Les élections roumaines, le déclencheur

Le 26 novembre, l’Administration et de la règlementation des télécommunications roumaine (Ancom), a accusé TikTok d’« irrégularités » lors du premier tour des élections présidentielles, où le candidat d’extrême droite Călin Georgescu a réalisé une percée inattendue. L’Ancom a donc demandé à la Commission d’enquêter sur la conformité de la plateforme au DSA.

Le 29 novembre, la Commission a organisé une table ronde avec les autorités roumaines et d’autres très grandes plateformes en ligne, dont TikTok. Le même jour, elle a envoyé à la plateforme chinoise une demande d’informations.

Le pôle bulgaro-roumain (BROD) de l’Observatoire européen des médias numériques (EDMO) — un organisme de fact-checking —, a « identifié plusieurs récits et tactiques de désinformation tels que la violation de la loi électorale, le contenu politique non signalé (y compris par l’intermédiaire d’influenceurs) et la suspicion d’un comportement inauthentique coordonné », note l’exécutif européen.

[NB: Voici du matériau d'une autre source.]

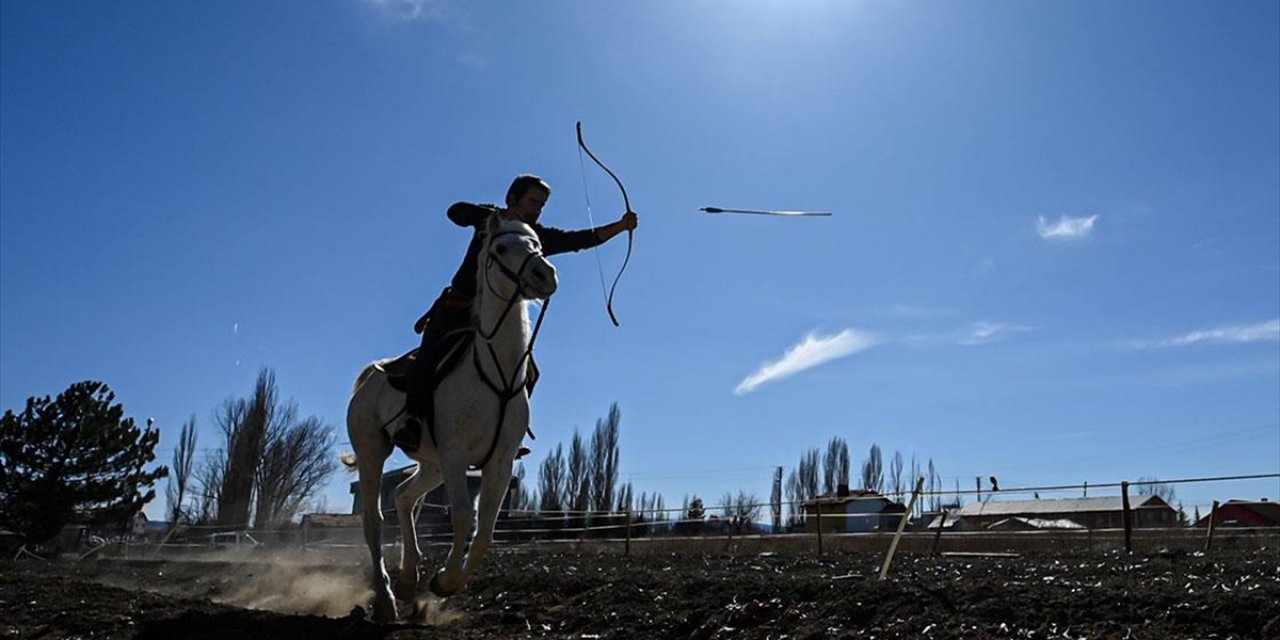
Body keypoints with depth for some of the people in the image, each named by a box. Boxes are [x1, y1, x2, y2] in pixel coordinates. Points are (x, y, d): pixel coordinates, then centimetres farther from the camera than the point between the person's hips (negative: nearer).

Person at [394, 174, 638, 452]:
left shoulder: (539, 237, 7)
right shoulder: (490, 217, 6)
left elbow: (582, 239, -3)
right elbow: (456, 212, -12)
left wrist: (621, 226, -15)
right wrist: (501, 215, -24)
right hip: (457, 305, -2)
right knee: (432, 350, -25)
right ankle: (413, 418, -33)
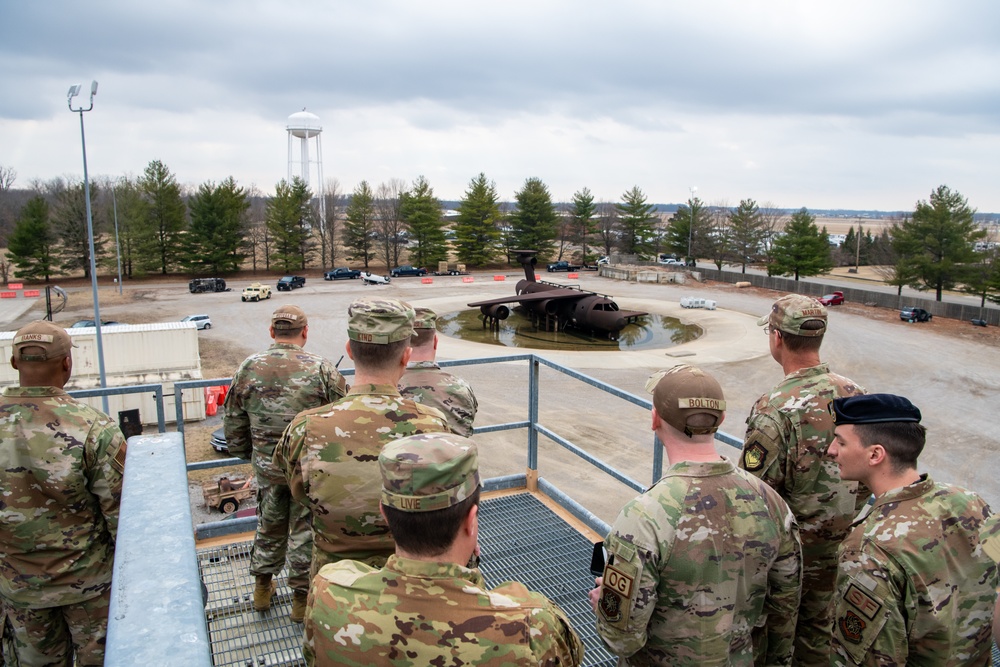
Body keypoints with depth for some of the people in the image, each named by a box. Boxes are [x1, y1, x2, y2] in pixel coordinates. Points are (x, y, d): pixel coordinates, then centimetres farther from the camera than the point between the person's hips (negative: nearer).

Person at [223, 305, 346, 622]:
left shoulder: (248, 368, -5)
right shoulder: (321, 369, -15)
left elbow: (233, 425, 3)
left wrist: (249, 454, 19)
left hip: (266, 467, 3)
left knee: (269, 525, 23)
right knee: (305, 531, 13)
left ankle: (262, 587, 39)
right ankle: (301, 596, 26)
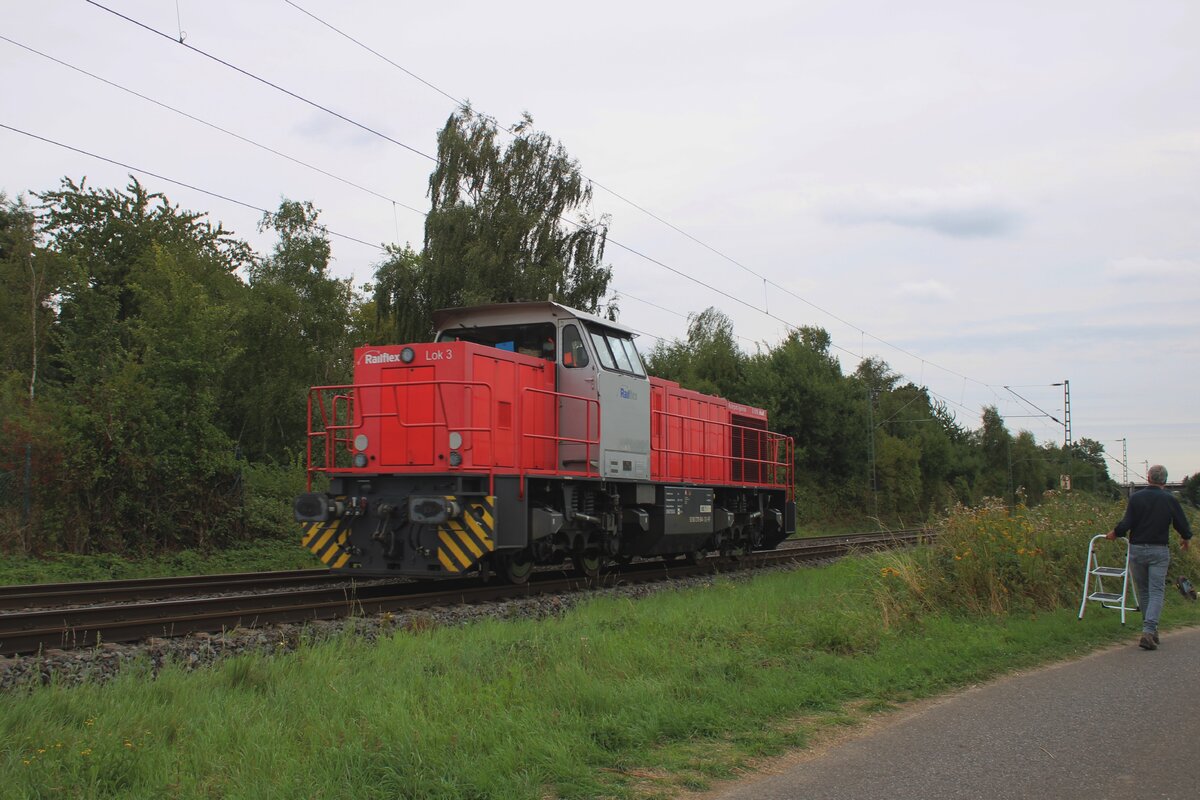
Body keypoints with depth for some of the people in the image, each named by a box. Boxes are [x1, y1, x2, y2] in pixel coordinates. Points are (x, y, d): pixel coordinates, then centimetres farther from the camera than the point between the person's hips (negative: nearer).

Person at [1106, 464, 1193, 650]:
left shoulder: (1136, 497, -4)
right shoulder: (1170, 500, -3)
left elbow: (1126, 524, -11)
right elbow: (1182, 525, 3)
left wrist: (1114, 534, 9)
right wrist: (1186, 539, 24)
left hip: (1137, 549, 1)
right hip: (1159, 551, -1)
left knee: (1143, 591, 14)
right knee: (1156, 592, -2)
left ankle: (1150, 630, 22)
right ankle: (1148, 632, -16)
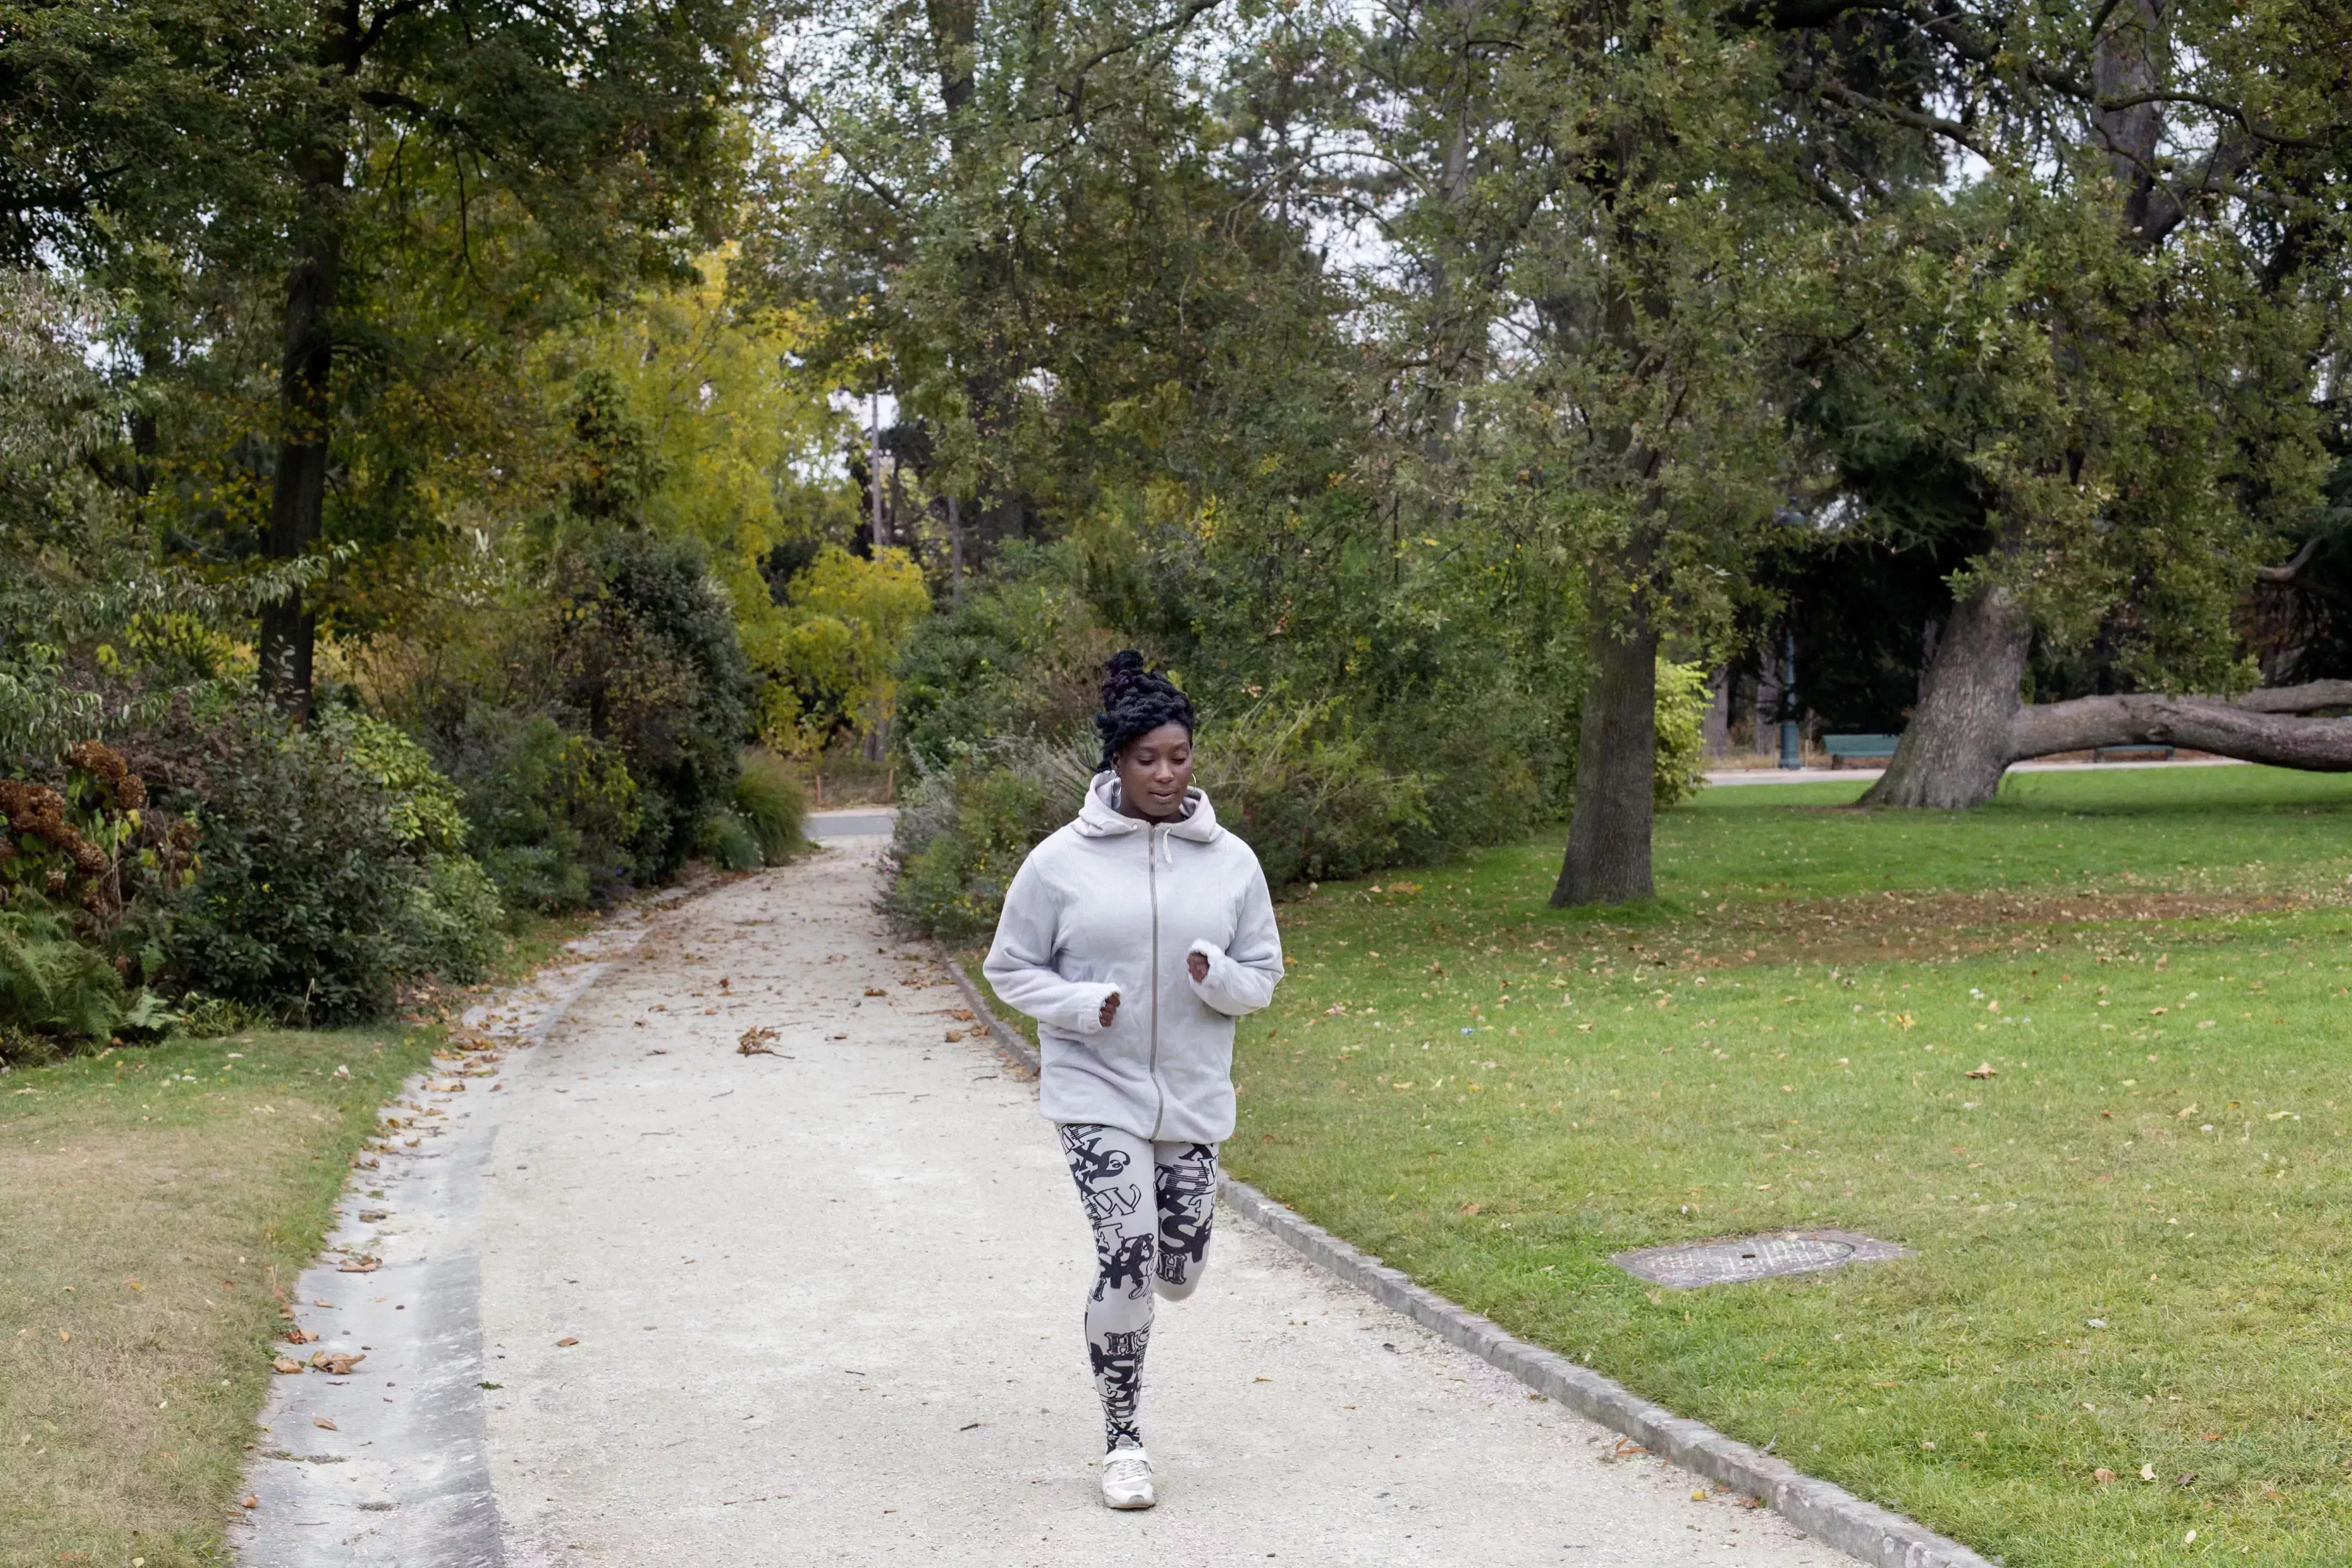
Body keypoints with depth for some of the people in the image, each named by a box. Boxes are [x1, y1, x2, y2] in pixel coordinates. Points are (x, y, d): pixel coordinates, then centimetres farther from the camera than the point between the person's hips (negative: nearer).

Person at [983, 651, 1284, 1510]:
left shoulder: (1230, 861, 2)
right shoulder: (1063, 861, -5)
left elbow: (1263, 978, 7)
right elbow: (1010, 969, 2)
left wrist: (1220, 978, -16)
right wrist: (1082, 1006, -16)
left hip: (1195, 1098, 3)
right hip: (1098, 1092, -3)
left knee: (1177, 1275, 9)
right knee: (1128, 1262, -13)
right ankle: (1122, 1441, 6)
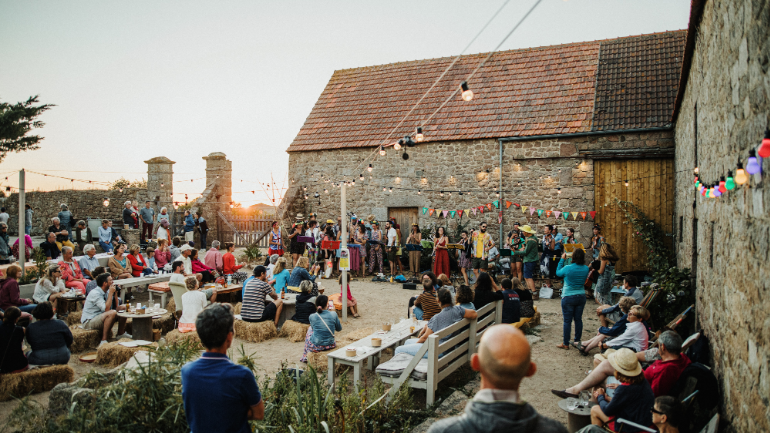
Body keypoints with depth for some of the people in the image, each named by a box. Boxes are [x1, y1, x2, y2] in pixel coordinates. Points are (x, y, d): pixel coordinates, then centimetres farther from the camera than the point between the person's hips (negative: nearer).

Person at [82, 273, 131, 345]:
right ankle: (104, 340, -30)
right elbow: (106, 309, -29)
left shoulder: (106, 291, 4)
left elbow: (115, 306, 8)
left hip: (100, 318, 9)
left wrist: (115, 292, -2)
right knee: (112, 313, -34)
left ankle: (121, 334, 10)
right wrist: (111, 293, -22)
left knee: (123, 308, 0)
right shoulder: (95, 293, -22)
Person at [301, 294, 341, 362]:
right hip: (330, 346, 1)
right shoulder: (333, 314, -12)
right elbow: (339, 329, 3)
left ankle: (305, 356, 41)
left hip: (315, 347, -1)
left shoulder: (312, 317, -13)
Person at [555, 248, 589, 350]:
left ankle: (565, 343, 7)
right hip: (581, 296, 4)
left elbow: (558, 273, 2)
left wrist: (562, 260, 9)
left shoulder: (568, 268, -17)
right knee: (578, 319, 14)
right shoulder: (586, 269, -5)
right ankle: (577, 341, 23)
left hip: (568, 297, -4)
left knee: (567, 321, 1)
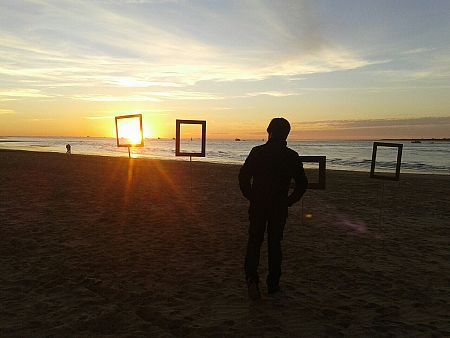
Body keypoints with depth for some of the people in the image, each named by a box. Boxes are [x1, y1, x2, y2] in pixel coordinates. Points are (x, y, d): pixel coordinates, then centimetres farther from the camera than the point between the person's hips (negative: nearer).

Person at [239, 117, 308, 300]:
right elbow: (302, 183, 0)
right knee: (274, 244, 12)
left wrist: (251, 197, 2)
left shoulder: (257, 152, -5)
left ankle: (252, 278, -8)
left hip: (258, 205, -1)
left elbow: (243, 176, -8)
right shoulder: (292, 156, -2)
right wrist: (289, 201, 8)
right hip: (280, 207, 1)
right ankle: (273, 284, 21)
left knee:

Cela renforce les allégations selon lesquelles TikTok n’aurait pas correctement labellisé le compte de Călin Georgescu et que sa campagne sur les réseaux a contribué à sa popularité et donc ses résultats surprenants au premier tour de l’élection présidentielle.

TikTok a nié ces allégations et a insisté sur le travail que la plateforme a accompli pour protéger les élections en Roumanie. Le réseau social a déclaré avoir supprimé plus de 66 000 faux comptes, 7 millions de faux likes et 10 millions de faux followers, empêché 40 millions de faux likes et bloqué la création de plus de 216 000 comptes de spam, dans une lettre envoyée aux autorités roumaines la semaine dernière et consultée par Euractiv.

La Commission a également annoncé accroître sa surveillance de la cybersécurité et des risques de désinformation de manière plus générale en amont du second tour du scrutin présidentiel en Roumanie, qui se tient dimanche 8 décembre.

L’exécutif de l’UE « soulève les preuves disponibles au sein de la task force informelle chargée des crises cyber, qui comprend la Commission européenne, le SEAE [Service européen pour l’action extérieure], Europol et l’ENISA [Agence de l’Union européenne pour la cybersécurité] », peut-on lire dans le communiqué.